=== EXERCISE INSTRUCTIONS ===
Provide the number of lines of the records that include "source", with no other content.

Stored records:
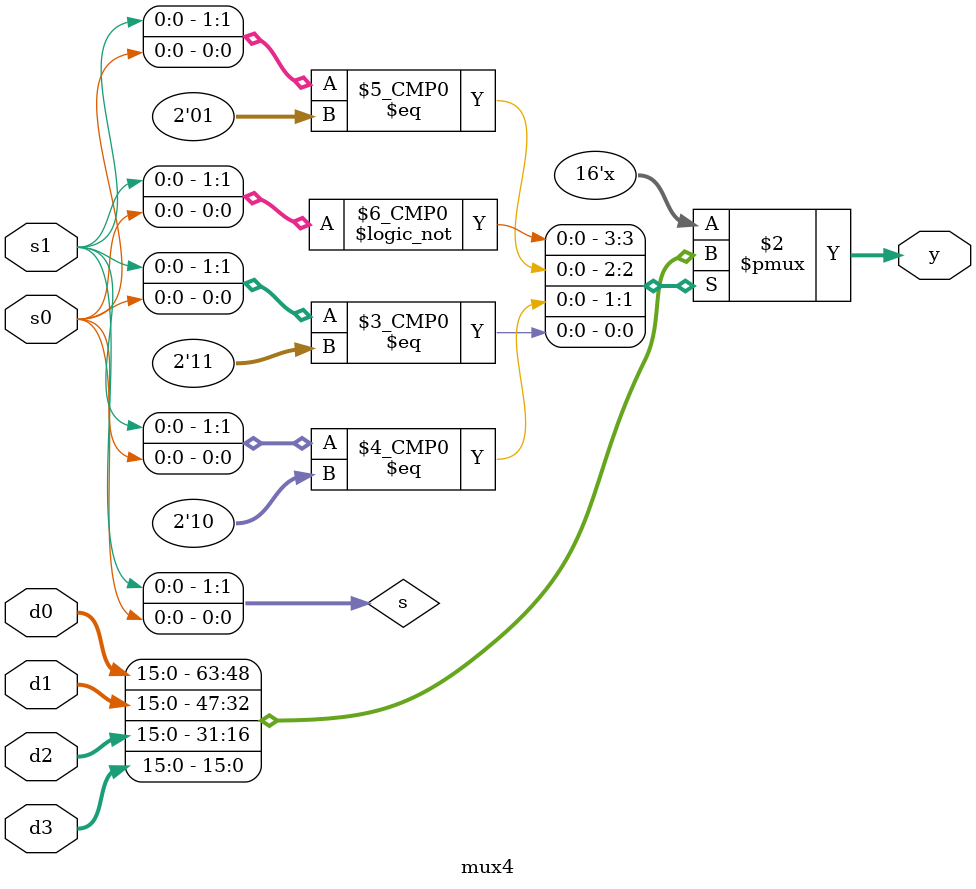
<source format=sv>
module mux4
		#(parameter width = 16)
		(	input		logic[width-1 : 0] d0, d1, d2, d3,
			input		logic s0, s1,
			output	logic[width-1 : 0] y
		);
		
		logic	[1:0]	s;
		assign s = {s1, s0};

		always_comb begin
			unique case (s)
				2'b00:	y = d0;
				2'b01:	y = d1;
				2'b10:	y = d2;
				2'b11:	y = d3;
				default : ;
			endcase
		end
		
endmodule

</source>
--
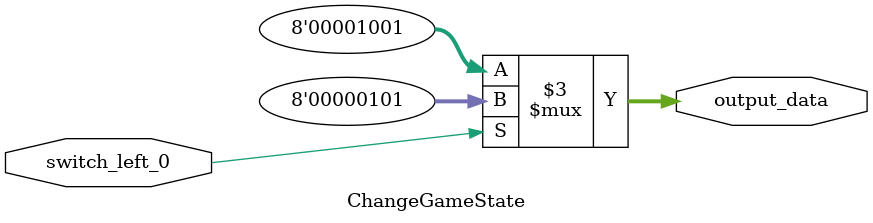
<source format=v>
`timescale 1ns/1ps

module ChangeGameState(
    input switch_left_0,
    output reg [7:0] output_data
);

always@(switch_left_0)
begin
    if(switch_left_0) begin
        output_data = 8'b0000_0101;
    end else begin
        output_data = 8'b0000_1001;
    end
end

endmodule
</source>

=== FINISHED TASK ===
4